Фрагмент текста —
· · · · ·
Василий Розанов Михаилу Гершензону[348][349]
«Дело Бейлиса[350] имело громадные последствия, – и именно тем, что русские были здесь поражены. Это торжество евреев открыло всем глаза. Множество людей – пусть безмолвно – испугались за Россию. Увидели угрозу будущности России. Во время Бейлиса черта оседлости была как бы снята: они точно хлынули всею массою в Россию; все увидели, что они всем владеют, деньгами, силою, властью; прессою, словом; почти судом и государством. Пережили ужас. И этот ужас чувствовался в каждом дому (домашние из-за евреев ссоры, споры). До Бейлиса не было вопроса об еврее: вопрос был решен в их пользу, и бесповоротно. Только одно правительство задерживало, но оно косно и зло. После дела Бейлиса, когда увидели, что оно сильнее самого правительства и что правительство не может с ним справиться, несмотря на явность правды (Андрюша, очевидно, ими убит), – когда они вывезли с триумфом своего Бейлиса и наградили его покупкой имения в Америке, а господин Виленский[351] тоже выехал за границу: все увидели, что сплоченное еврейство куда могучее правительства в разброде, спорящего и вздорящего. И поняли, что правительство одно кое-что еще защищает и кое в чем сдерживает евреев, общество же – положительная труха».
· · · · ·
Раздел данных —
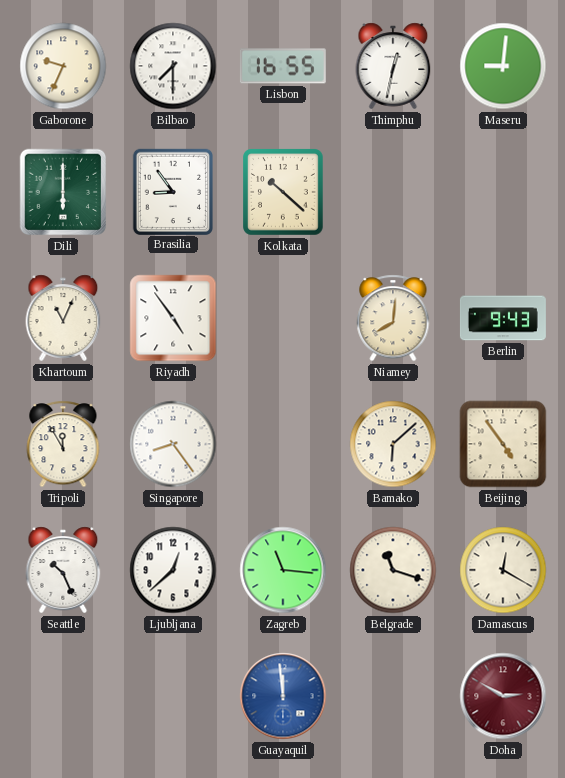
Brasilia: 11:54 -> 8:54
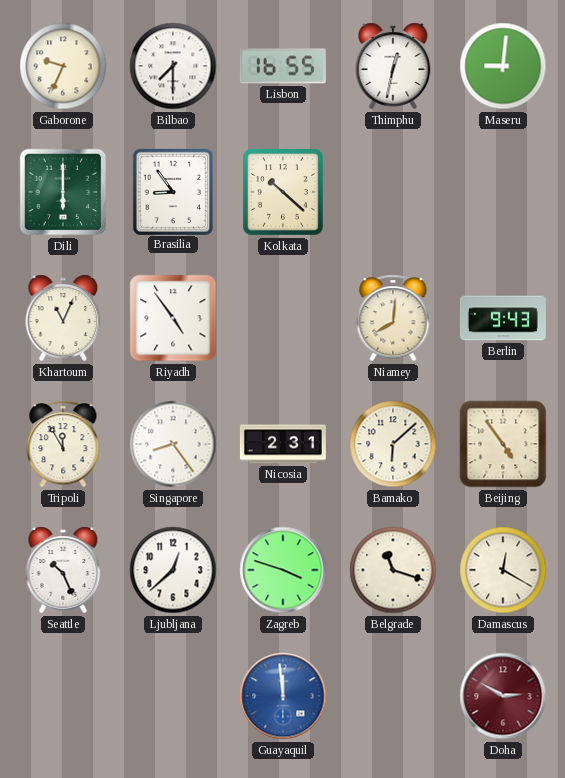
· · · · ·
Описание задания — Процитируйте целиком фрагмент письма о деле Бейлиса, ничего в нём не меняя.

Результат выполнения —
Василий Розанов Михаилу Гершензону[348][349]
«Дело Бейлиса[350] имело громадные последствия, – и именно тем, что русские были здесь поражены. Это торжество евреев открыло всем глаза. Множество людей – пусть безмолвно – испугались за Россию. Увидели угрозу будущности России. Во время Бейлиса черта оседлости была как бы снята: они точно хлынули всею массою в Россию; все увидели, что они всем владеют, деньгами, силою, властью; прессою, словом; почти судом и государством. Пережили ужас. И этот ужас чувствовался в каждом дому (домашние из-за евреев ссоры, споры). До Бейлиса не было вопроса об еврее: вопрос был решен в их пользу, и бесповоротно. Только одно правительство задерживало, но оно косно и зло. После дела Бейлиса, когда увидели, что оно сильнее самого правительства и что правительство не может с ним справиться, несмотря на явность правды (Андрюша, очевидно, ими убит), – когда они вывезли с триумфом своего Бейлиса и наградили его покупкой имения в Америке, а господин Виленский[351] тоже выехал за границу: все увидели, что сплоченное еврейство куда могучее правительства в разброде, спорящего и вздорящего. И поняли, что правительство одно кое-что еще защищает и кое в чем сдерживает евреев, общество же – положительная труха».